The attraction of cloud services is likely to increase amid continuing cuts to budgets in both the public and private sectors. Outsourcing to cloud-based providers (or ‘cloud sourcing’) allows companies to reduce the overheads associated with hosting services in house. But finding a successful model for this transformation takes planning, and although ‘the cloud’ has become a homogenous term for remote services, organisations do not have to adopt a one-size-fits-all approach.
Cloud is expected to be a major growth area in ICT, according to Analysys Mason estimates, with the worldwide market for enterprise cloud-based services forecast to grow by 75% to USD31.9 billion in 2017. There are benefits from off-loading ICT operations to a third-party in terms of reduced overheads and re-focusing on core business, but there are also some risks.
When assessing these risks corporate users must consider the importance of different sites within their estate and the relative business impact of individual sites losing access to corporate data and applications. For example, an organisation might be ready to accept the risk of loss of ICT services at some smaller branch offices, while regarding any loss of service at an HQ installation as unacceptable.
Listed below, and illustrated in the following figure, is the simplified example of how a global enterprise might use cloud across three categories of site (the categories could equally apply to individual organisations of equivalent sizes).
- Branch offices (small) – with no local servers, offering a simple ICT environment which is cheap and easy to support, but having total reliance on the WAN to assure connectivity to cloud services. We can call this category a ‘full cloud’ site.
- Regional centres (medium) – equipped with some servers to provide access to mission-critical applications and secure data, assuring business continuity in the event of a WAN failure (and consequent loss of access to the cloud). Access to less important applications and their data can be hosted in the cloud. This solution is sometimes known as ‘hybrid-cloud’.
- Global HQ (large) – standalone sites having no reliance on the WAN for access to applications and their data. Such sites would be immune from loss of access to the cloud.
Cloud services are only as reliable as the networks over which they are provided, and although WAN access circuits can provide ‘five nines’ availability (99.999%), there is no such thing as 100% availability. Therefore, organisations must perform a cost-benefit analysis, weighing up the provision of resilience against the risk to the business of a loss of service at each site. WAN access bandwidths must also be sized appropriately to ensure the associated network is able to support an application’s latency and data transfer requirements.

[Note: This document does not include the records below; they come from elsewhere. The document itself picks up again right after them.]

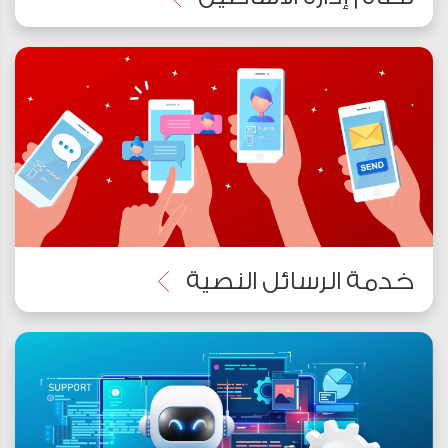
خدمة الرسائل النصية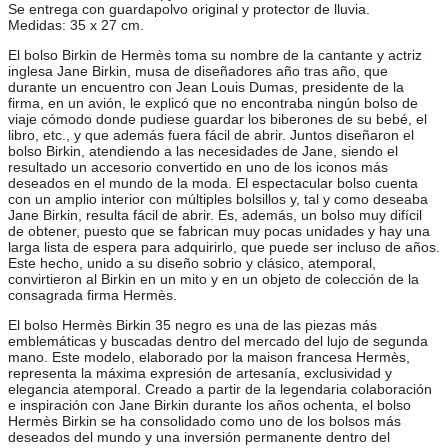
Se entrega con guardapolvo original y protector de lluvia.
Medidas: 35 x 27 cm.
El bolso Birkin de Hermès toma su nombre de la cantante y actriz
inglesa Jane Birkin, musa de diseñadores año tras año, que
durante un encuentro con Jean Louis Dumas, presidente de la
firma, en un avión, le explicó que no encontraba ningún bolso de
viaje cómodo donde pudiese guardar los biberones de su bebé, el
libro, etc., y que además fuera fácil de abrir. Juntos diseñaron el
bolso Birkin, atendiendo a las necesidades de Jane, siendo el
resultado un accesorio convertido en uno de los iconos más
deseados en el mundo de la moda. El espectacular bolso cuenta
con un amplio interior con múltiples bolsillos y, tal y como deseaba
Jane Birkin, resulta fácil de abrir. Es, además, un bolso muy difícil
de obtener, puesto que se fabrican muy pocas unidades y hay una
larga lista de espera para adquirirlo, que puede ser incluso de años.
Este hecho, unido a su diseño sobrio y clásico, atemporal,
convirtieron al Birkin en un mito y en un objeto de colección de la
consagrada firma Hermès.
El bolso Hermès Birkin 35 negro es una de las piezas más
emblemáticas y buscadas dentro del mercado del lujo de segunda
mano. Este modelo, elaborado por la maison francesa Hermès,
representa la máxima expresión de artesanía, exclusividad y
elegancia atemporal. Creado a partir de la legendaria colaboración
e inspiración con Jane Birkin durante los años ochenta, el bolso
Hermès Birkin se ha consolidado como uno de los bolsos más
deseados del mundo y una inversión permanente dentro del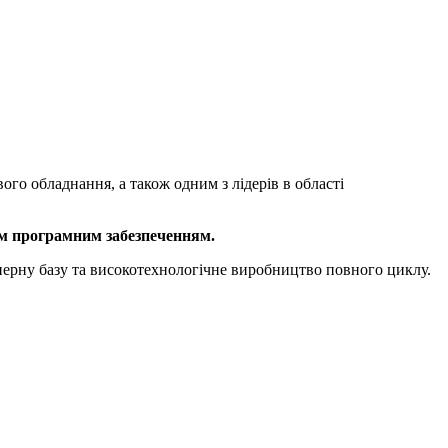
 обладнання, а також одним з лідерів в області
їм програмним забезпеченням.
енерну базу та високотехнологічне виробництво повного циклу.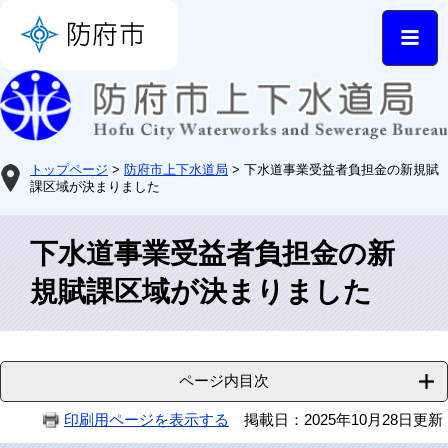
トップページ
>
防府市上下水道局
> 下水道事業受益者負担金の新規賦
課区域が決まりました
下水道事業受益者負担金の新
規賦課区域が決まりました
ページ内目次
印刷用ページを表示する
掲載日：2025年10月28日更新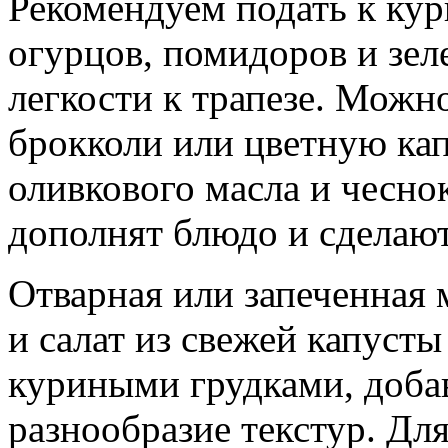
Рекомендуем подать к кур
огурцов, помидоров и зел
легкости к трапезе. Можн
брокколи или цветную ка
оливкового масла и чесно
дополнят блюдо и сделаю
Отварная или запеченная 
и салат из свежей капусты
куриными грудками, добав
разнообразие текстур. Дл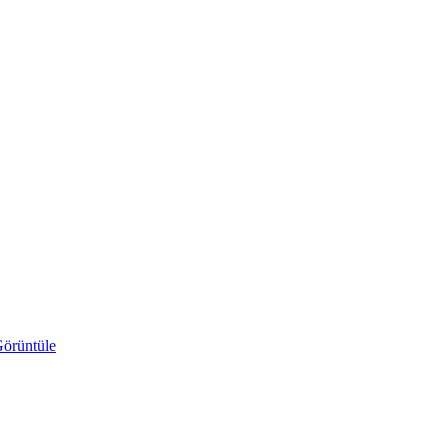
örüntüle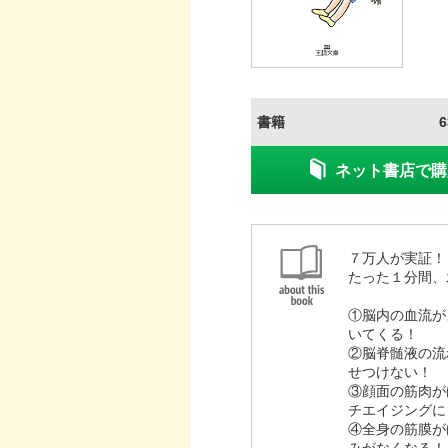
書籍
ネット書店で購
７万人が実証
たった１分間、
①脳内の血流が
い
②脳脊髄液の流
せつけない！
③顔面の筋肉が
チエイジングに
④全身の筋膜が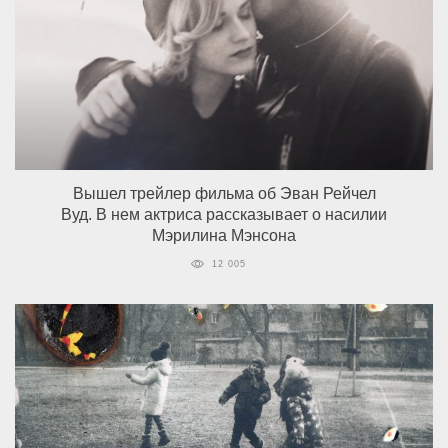
Вышел трейлер фильма об Эван Рейчел
Вуд. В нем актриса рассказывает о насилии
Мэрилина Мэнсона
12 005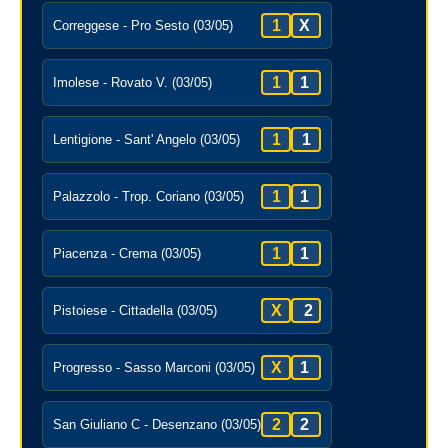
1
X
Correggese - Pro Sesto (03/05)
1
1
Imolese - Rovato V. (03/05)
1
1
Lentigione - Sant' Angelo (03/05)
1
1
Palazzolo - Trop. Coriano (03/05)
1
1
Piacenza - Crema (03/05)
X
2
Pistoiese - Cittadella (03/05)
X
1
Progresso - Sasso Marconi (03/05)
2
2
San Giuliano C - Desenzano (03/05)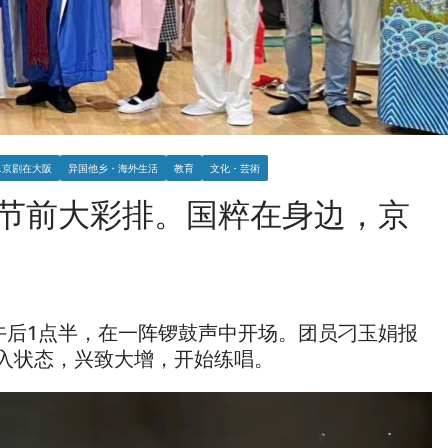
.京剧在大阪
异国他乡・海外生活
教育
文化・芸術
节前大彩排。国粹在身边，京
午后1点半，在一阵锣鼓声中开场。团员刁玉娟报
入状态，兴致大增，开始练唱。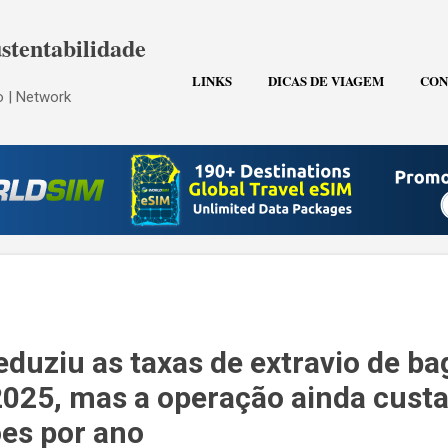
Pular para o conteúdo principal
stentabilidade
LINKS
DICAS DE VIAGEM
CON
 | Network
eduziu as taxas de extravio de b
25, mas a operação ainda custa
ões por ano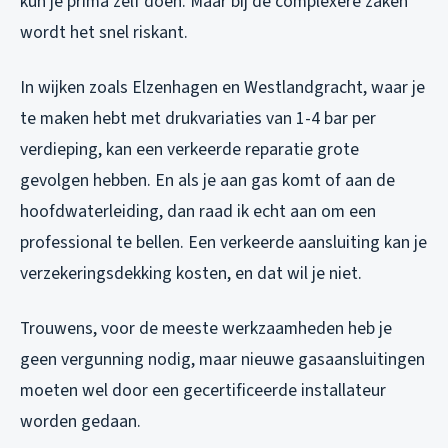
kun je prima zelf doen. Maar bij de complexere zaken
wordt het snel riskant.
In wijken zoals Elzenhagen en Westlandgracht, waar je
te maken hebt met drukvariaties van 1-4 bar per
verdieping, kan een verkeerde reparatie grote
gevolgen hebben. En als je aan gas komt of aan de
hoofdwaterleiding, dan raad ik echt aan om een
professional te bellen. Een verkeerde aansluiting kan je
verzekeringsdekking kosten, en dat wil je niet.
Trouwens, voor de meeste werkzaamheden heb je
geen vergunning nodig, maar nieuwe gasaansluitingen
moeten wel door een gecertificeerde installateur
worden gedaan.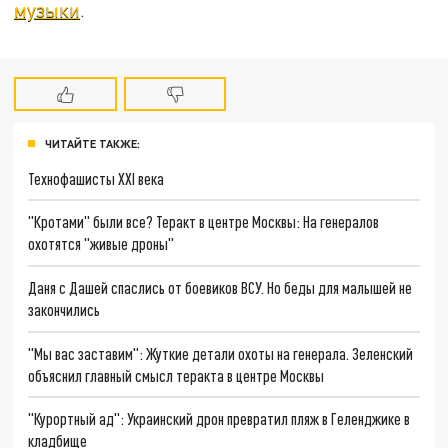
музыки
.
ЧИТАЙТЕ ТАКЖЕ:
Технофашисты XXI века
"Кротами" были все? Теракт в центре Москвы: На генералов
охотятся "живые дроны"
Даня с Дашей спаслись от боевиков ВСУ. Но беды для малышей не
закончились
"Мы вас заставим": Жуткие детали охоты на генерала. Зеленский
объяснил главный смысл теракта в центре Москвы
"Курортный ад": Украинский дрон превратил пляж в Геленджике в
кладбище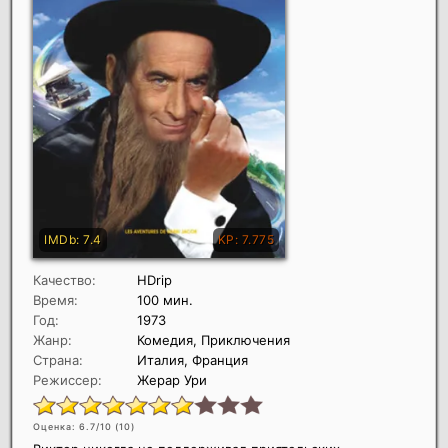
Качество:
HDrip
Время:
100 мин.
Год:
1973
Жанр:
Комедия, Приключения
Страна:
Италия, Франция
Режиссер:
Жерар Ури
Оценка: 6.7/10 (
10
)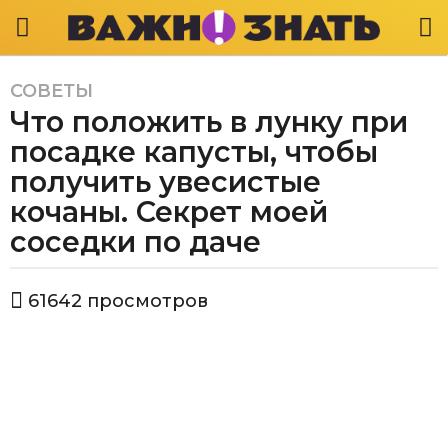
СОВЕТЫ
5
Что положить в лунку при
л
е
посадке капусты, чтобы
т
получить увесистые
a
кочаны. Секрет моей
g
соседки по даче
o
4
г
а
61642
просмотров
о
в
т
д
о
а
р
a
В
а
g
ж
o
н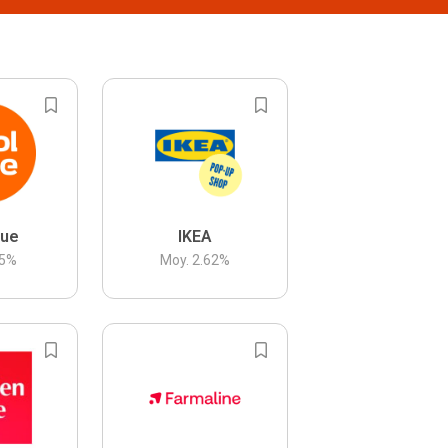
lue
IKEA
5
%
Moy.
2.62
%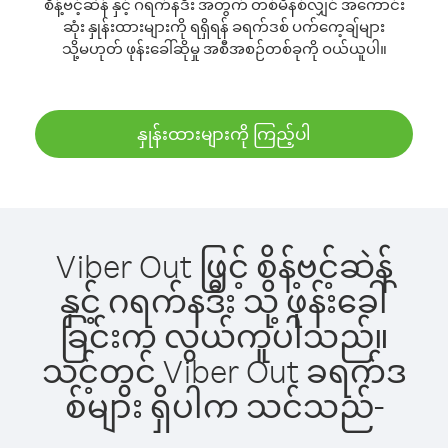
စိန့်ဗင့်ဆဲန် နှင့် ဂရက်နဒီး အတွက် တစ်မိနစ်လျှင် အကောင်း
ဆုံး နှုန်းထားများကို ရရှိရန် ခရက်ဒစ် ပက်ကေ့ချ်များ
သို့မဟုတ် ဖုန်းခေါ်ဆိုမှု အစီအစဉ်တစ်ခုကို ဝယ်ယူပါ။
နှုန်းထားများကို ကြည့်ပါ
Viber Out ဖြင့် စိန့်ဗင့်ဆဲန်
နှင့် ဂရက်နဒီး သို့ ဖုန်းခေါ်
ခြင်းက လွယ်ကူပါသည်။
သင့်တွင် Viber Out ခရက်ဒ
စ်များ ရှိပါက သင်သည်-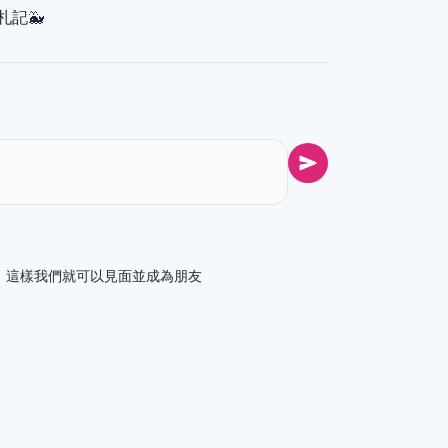
札記🐳
話給我，這樣我們就可以見面並成為朋友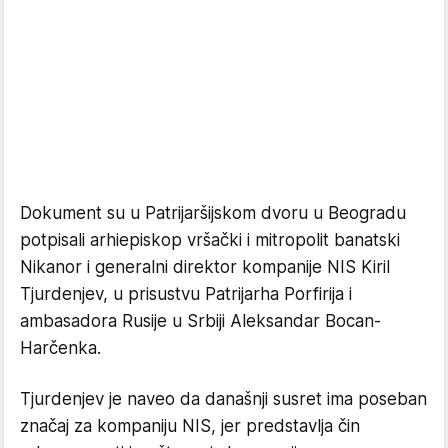
Dokument su u Patrijaršijskom dvoru u Beogradu
potpisali arhiepiskop vršački i mitropolit banatski
Nikanor i generalni direktor kompanije NIS Kiril
Tjurdenjev, u prisustvu Patrijarha Porfirija i
ambasadora Rusije u Srbiji Aleksandar Bocan-
Harčenka.
Tjurdenjev je naveo da današnji susret ima poseban
značaj za kompaniju NIS, jer predstavlja čin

Figure 1: Categories of site and example levels of cloud adoption [Source: Analysys Mason, 2014]
Whatever model is used, our experience of supporting ICT migrations has shown that several key issues have to be addressed if the transition is to be successful. Organisations should ensure that:
- service contracts are well structured and based on recognised standards (including measurable SLAs and exit conditions)
- ownership of the assets is clearly documented and that equipment refresh programmes are defined
- communications links between the service provider’s data centres are secure, resilient and of adequate capacity
- the technical design has adequate input from the client, and that there continues to be in-house staff to monitor the contract.
These well-established rules should apply equally if organisations are considering infrastructure as a service (IaaS) or platform as a service (PaaS) from a cloud provider.
In short, corporate users can choose how much they depend on outsourced services (based on their size and criticality), and what level of service they want from a cloud-based provider. In fact, some form of cloud-based service can be available to everyone – if the business case stacks up.